"""
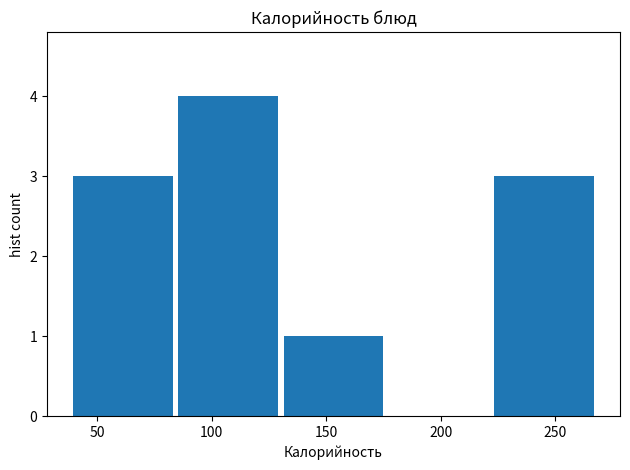

Reading left to right, transcribe this chart: for each bar, give the range it covers on the x-axis and its height. Neither the bar edges nor the heights are printed on the chart, so give them approximately, as read against the axes.

40 to 85: 3
85 to 130: 4
130 to 175: 1
175 to 220: 0
220 to 270: 3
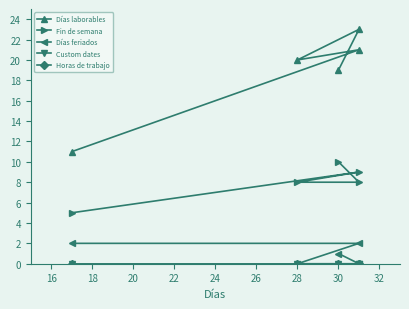

True or false: Días feriados has a value of 1 at 30.

False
"""
The problem =>
Copy every line of the records above word for word, leaving out the pictures.

Written reply =>
Reading left to right, transcribe this chart: for each bar, give the range it covers on the x-axis and its height. Neither the bar edges nor the heights are printed on the chart, so give them approximately, as read against the axes.

40 to 85: 3
85 to 130: 4
130 to 175: 1
175 to 220: 0
220 to 270: 3

True or false: Días feriados has a value of 1 at 30.

False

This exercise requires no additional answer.